Symmetric 2$-$(36,15,6) designs with an automorphism of order two
Sanja Rukavina, Vladimir D. Tonchev
TL;DR
This work delivers a complete classification of symmetric $2$-$(36,15,6)$ designs admitting an automorphism of order two by exploiting an orbit-matrix framework and exhaustive computational enumeration across all fixed-point scenarios. It combines orbit-type analysis with GAP and the DESIGN package to enumerate nonisomorphic designs and determine self-duality across cases.

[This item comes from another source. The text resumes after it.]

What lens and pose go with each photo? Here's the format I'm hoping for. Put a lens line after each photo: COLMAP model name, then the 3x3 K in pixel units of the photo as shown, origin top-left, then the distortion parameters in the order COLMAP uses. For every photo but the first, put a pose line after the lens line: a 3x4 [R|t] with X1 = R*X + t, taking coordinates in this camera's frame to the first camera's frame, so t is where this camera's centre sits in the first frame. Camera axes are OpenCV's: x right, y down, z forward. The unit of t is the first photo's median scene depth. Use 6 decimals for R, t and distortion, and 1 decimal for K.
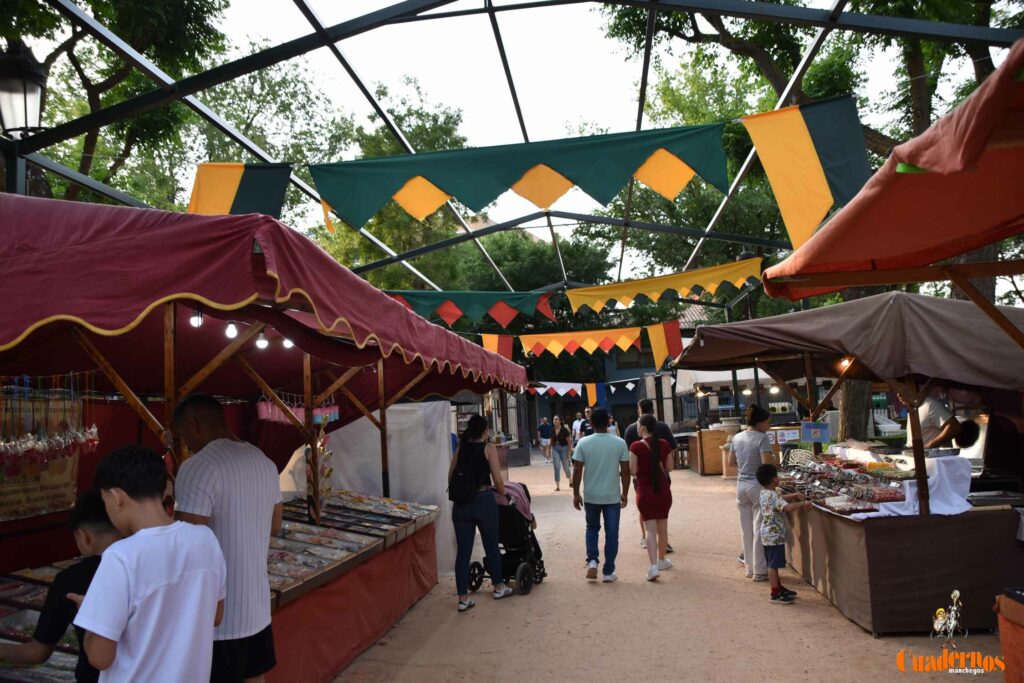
lens RADIAL K [[822.3, 0, 507.6], [0, 822.3, 349.6], [0, 0, 1]] dist [-0.161908, 0.122180]
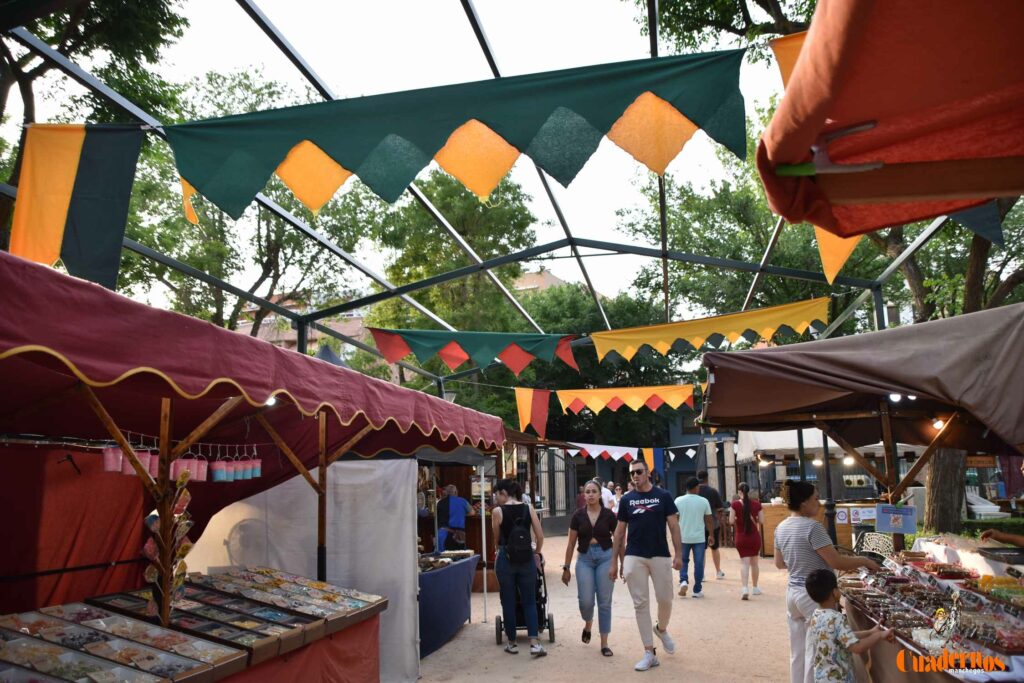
lens RADIAL K [[822.3, 0, 507.6], [0, 822.3, 349.6], [0, 0, 1]] dist [-0.161908, 0.122180]
pose [[0.995684, 0.024786, -0.089441, 0.066675], [-0.031460, 0.996762, -0.073996, 0.010043], [0.087317, 0.076491, 0.993240, 0.175436]]
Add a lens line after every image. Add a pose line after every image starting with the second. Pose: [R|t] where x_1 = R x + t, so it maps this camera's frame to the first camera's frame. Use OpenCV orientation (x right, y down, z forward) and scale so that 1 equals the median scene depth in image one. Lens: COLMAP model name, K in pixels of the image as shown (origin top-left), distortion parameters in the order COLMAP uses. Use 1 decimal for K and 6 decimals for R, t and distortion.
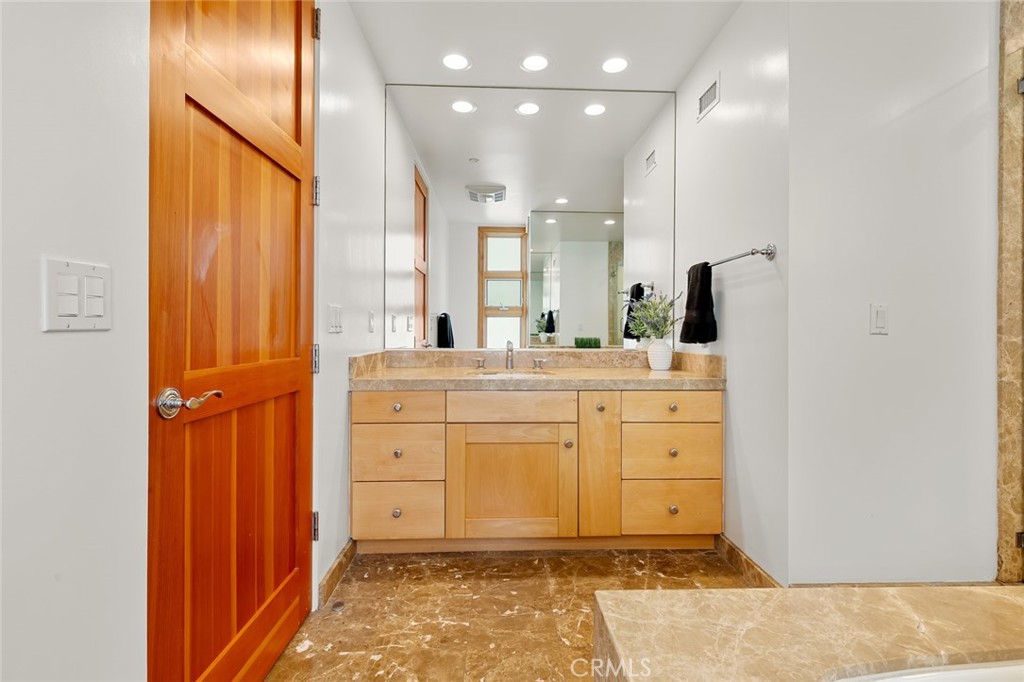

The results include a total of $1 547 701$ designs with such an automorphism, of which $135 779$ are self-dual, and they yield near-extremal ternary self-dual codes of length $36$ (with $A_9=104$ or $A_9=120$) alongside the known extremal code $C(17)$. The Appendix provides explicit incidence matrices enabling the construction and verification of these near-extremal codes, reinforcing the bridge between combinatorial designs and ternary coding theory.
Abstract
The parameters 2-(36,15,6) are the smallest parameters of symmetric designs for which a complete classification up to isomorphism is yet unknown. Bouyukliev, Fack and Winne classified all 2-$(36,15,6)$ designs that admit an automorphism of odd prime order, and gave a partial classification of such designs that admit an automorphism of order 2. In this paper, we give the classification of all symmetric 2-$(36,15,6)$ designs that admit an automorphism of order two. It is shown that there are exactly $1 547 701$ nonisomorphic such designs, $135 779$ of which are self-dual designs. The ternary linear codes spanned by the incidence matrices of these designs are computed. Among these codes, there are near-extremal self-dual codes with previously unknown weight distributions.